PROBLEM DETAILS
Copy every record word for word. Pictures are not part of the copy.

[Hardware design source data]
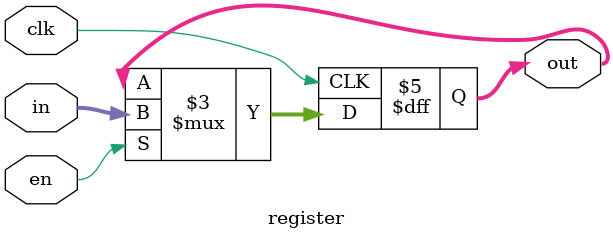
<source format=v>
module register(
  input  wire 		clk,		// clock
  input  wire[7:0]	in,		// input
  input  wire 		en,		// enable
  output reg[7:0] 	out = 8'b0	// output
);

  always @(posedge clk)
    if (en)
      out[7:0] <= in[7:0];

endmodule

</source>
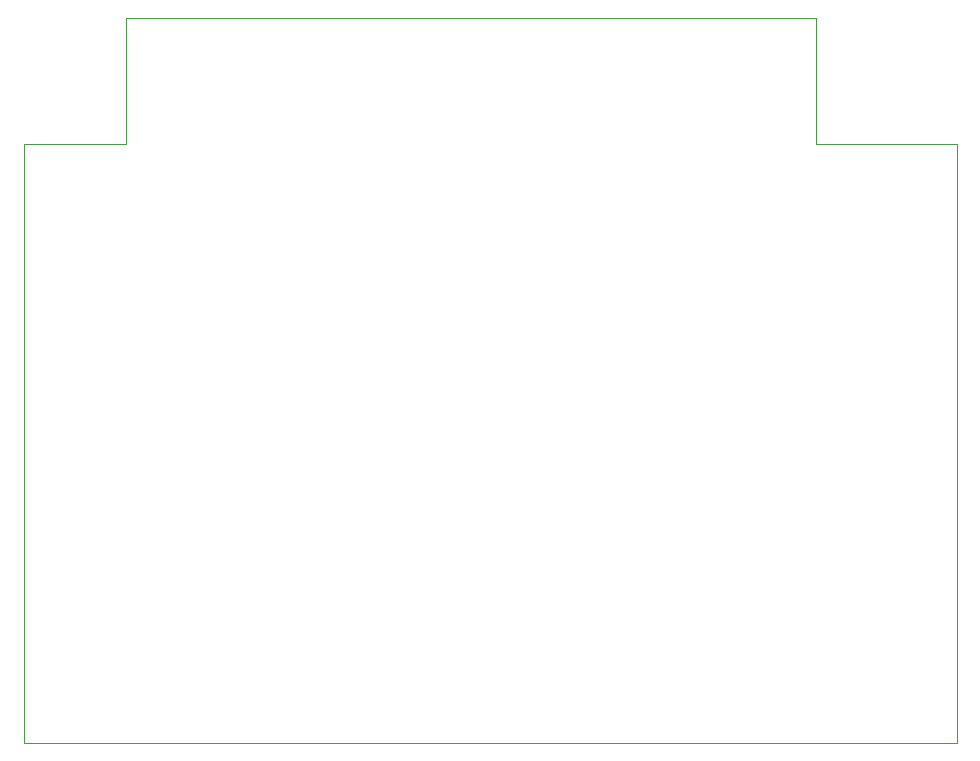
<source format=gm1>
G04 #@! TF.GenerationSoftware,KiCad,Pcbnew,(5.1.9)-1*
G04 #@! TF.CreationDate,2023-09-27T08:13:33+09:00*
G04 #@! TF.ProjectId,CZ800EX,435a3830-3045-4582-9e6b-696361645f70,rev?*
G04 #@! TF.SameCoordinates,PX2faf080PY6f1a620*
G04 #@! TF.FileFunction,Profile,NP*
%FSLAX46Y46*%
G04 Gerber Fmt 4.6, Leading zero omitted, Abs format (unit mm)*
G04 Created by KiCad (PCBNEW (5.1.9)-1) date 2023-09-27 08:13:33*
%MOMM*%
%LPD*%
G01*
G04 APERTURE LIST*
G04 #@! TA.AperFunction,Profile*
%ADD10C,0.050000*%
G04 #@! TD*
G04 APERTURE END LIST*
D10*
X8636000Y50654000D02*
X8636000Y61322000D01*
X0Y50654000D02*
X8636000Y50654000D01*
X67056000Y50654000D02*
X67056000Y61322000D01*
X79000000Y50654000D02*
X67056000Y50654000D01*
X0Y50654000D02*
X0Y0D01*
X67056000Y61322000D02*
X8636000Y61322000D01*
X79000000Y0D02*
X79000000Y50654000D01*
X0Y0D02*
X79000000Y0D01*
M02*

</source>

EXERCISE RESULT
<source format=v>
module register(
  input  wire 		clk,		// clock
  input  wire[7:0]	in,		// input
  input  wire 		en,		// enable
  output reg[7:0] 	out = 8'b0	// output
);

  always @(posedge clk)
    if (en)
      out[7:0] <= in[7:0];

endmodule

</source>
<source format=gm1>
G04 #@! TF.GenerationSoftware,KiCad,Pcbnew,(5.1.9)-1*
G04 #@! TF.CreationDate,2023-09-27T08:13:33+09:00*
G04 #@! TF.ProjectId,CZ800EX,435a3830-3045-4582-9e6b-696361645f70,rev?*
G04 #@! TF.SameCoordinates,PX2faf080PY6f1a620*
G04 #@! TF.FileFunction,Profile,NP*
%FSLAX46Y46*%
G04 Gerber Fmt 4.6, Leading zero omitted, Abs format (unit mm)*
G04 Created by KiCad (PCBNEW (5.1.9)-1) date 2023-09-27 08:13:33*
%MOMM*%
%LPD*%
G01*
G04 APERTURE LIST*
G04 #@! TA.AperFunction,Profile*
%ADD10C,0.050000*%
G04 #@! TD*
G04 APERTURE END LIST*
D10*
X8636000Y50654000D02*
X8636000Y61322000D01*
X0Y50654000D02*
X8636000Y50654000D01*
X67056000Y50654000D02*
X67056000Y61322000D01*
X79000000Y50654000D02*
X67056000Y50654000D01*
X0Y50654000D02*
X0Y0D01*
X67056000Y61322000D02*
X8636000Y61322000D01*
X79000000Y0D02*
X79000000Y50654000D01*
X0Y0D02*
X79000000Y0D01*
M02*

</source>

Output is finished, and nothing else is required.